TULSA, Okla., Nov. 10, 2021 (GLOBE NEWSWIRE) -- Blueknight Energy Partners, L.P. (“Blueknight” or the “Partnership”) (Nasdaq: BKEP and BKEPP) today reported its financial results for the third quarter ended September 30, 2021. Income from continuing operations was $12.6 million in the third quarter of 2021, compared to $9.4 million for the same period in 2020. Adjusted earnings before interest, taxes, depreciation and amortization (“Adjusted EBITDA”) from continuing operations was $16.9 million in the third quarter of 2021 compared to $13.8 million for the same period in 2020. The year-over-year increase was due to higher asphalt terminalling services operating margin, excluding depreciation and amortization, improved general and administrative expense, and other income of $2.1 million related to insurance claim reimbursements.

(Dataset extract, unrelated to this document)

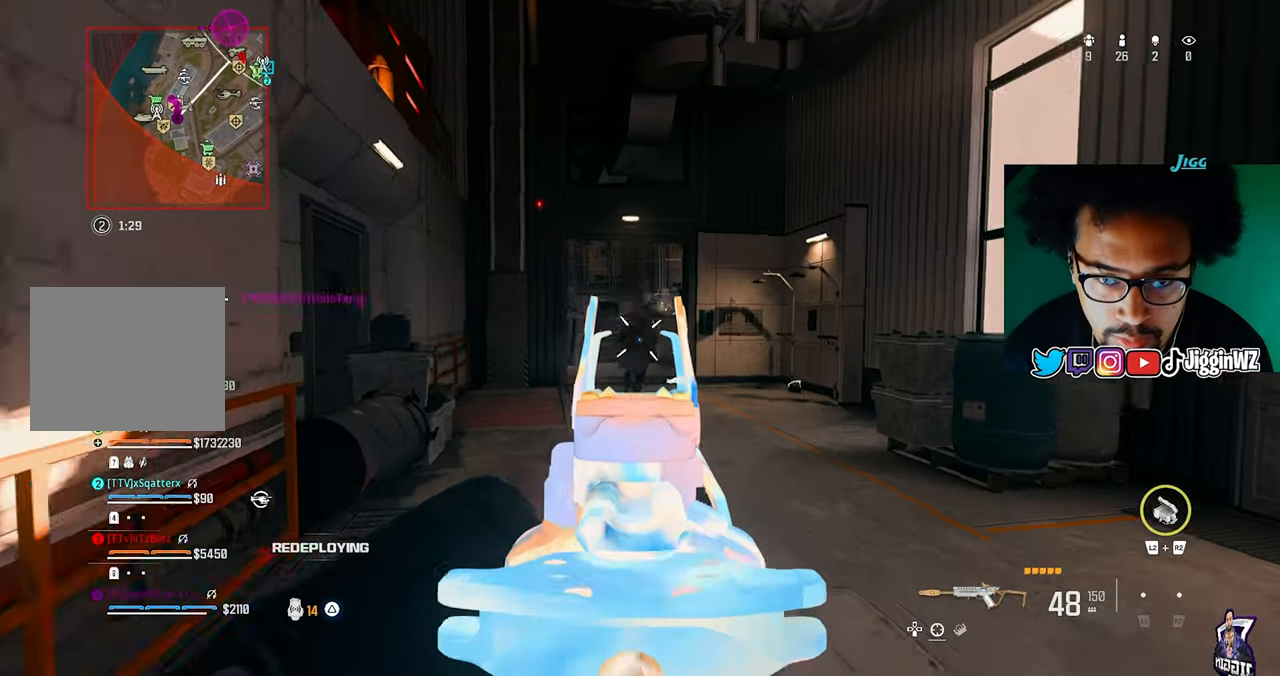
{"buttons": ["L1", "R1"], "left_stick": "down-left", "right_stick": "down", "events": [[167, "left_stick", "up-left"], [300, "left_stick", "down"], [467, "left_stick", "down-left"], [467, "right_stick", "down"]]}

“Our business continues to outperform our expectations, and we had one of our best quarters to date,” commented Andrew Woodward, Chief Executive Officer. Our income from continuing operations, Adjusted EBITDA, and Distributable Cash Flow were up year-to-date 27%, 12% and 19%, respectively, while total volumes were in-line with the prior year and slightly above the trailing three-year average. We also achieved several milestones during the quarter, including reaching or exceeding both our long-term leverage and distribution coverage ratio targets, fully transitioning and achieving our synergy targets related to our crude oil business sale, and extending all 2021 contracts to date at current or more favorable terms.

“Furthermore, last week Congress passed the largest federal investment in infrastructure in more than a decade that includes $110 billion for roads, bridges, and other major projects. This historic capital infusion in our nation's roadways combined with the strength and financial position of our current business, provides for a favorable outlook for years to come,” added Woodward.

QUARTERLY PERFORMANCE

Asphalt terminalling services total operating margin, excluding depreciation and amortization, in the third quarter of 2021 was $17.4 million, up 6% compared to the same period in 2020. Total asphalt throughput volumes for the third quarter of 2021 were 7% higher compared to the same period in 2020. Total revenue increased to $30.3 million, with approximately 90% categorized as fixed-fee, take-or-pay revenue after excluding variable cost recovery revenue. Total variable throughput revenue increased 6% compared to the same period in 2020 primarily due to the timing of certain customers achieving excess volumes over annual minimum thresholds during the third quarter.

Total operating expenses, excluding depreciation and amortization, increased 3% to $12.9 million. Notable factors contributing to this increase included certain contracts that changed from a lease arrangement to an operating arrangement, and higher utility costs, which are passed-through and have no impact on total operating margin.

General and administrative expense in the third quarter of 2021 was $3.0 million, improved by 8% as compared to the third quarter of 2020 due to lower corporate overhead following completion of the crude oil divestitures in the first quarter of 2021.

BALANCE SHEET AND CASH FLOW

Third quarter 2021 Distributable Cash Flow was $13.9 million compared to $11.5 million for the same period in 2020. The 21% increase was attributable to improved business performance, other income, and lower cash interest expense, which offset timing of higher maintenance capital. The coverage ratio on all distributions was 1.73 times for the third quarter of 2021 versus 1.42 times for the same period in 2020.  The coverage ratio on common unit distributions was 4.35 times for the third quarter of 2021 versus 2.96 times for the same period in 2020.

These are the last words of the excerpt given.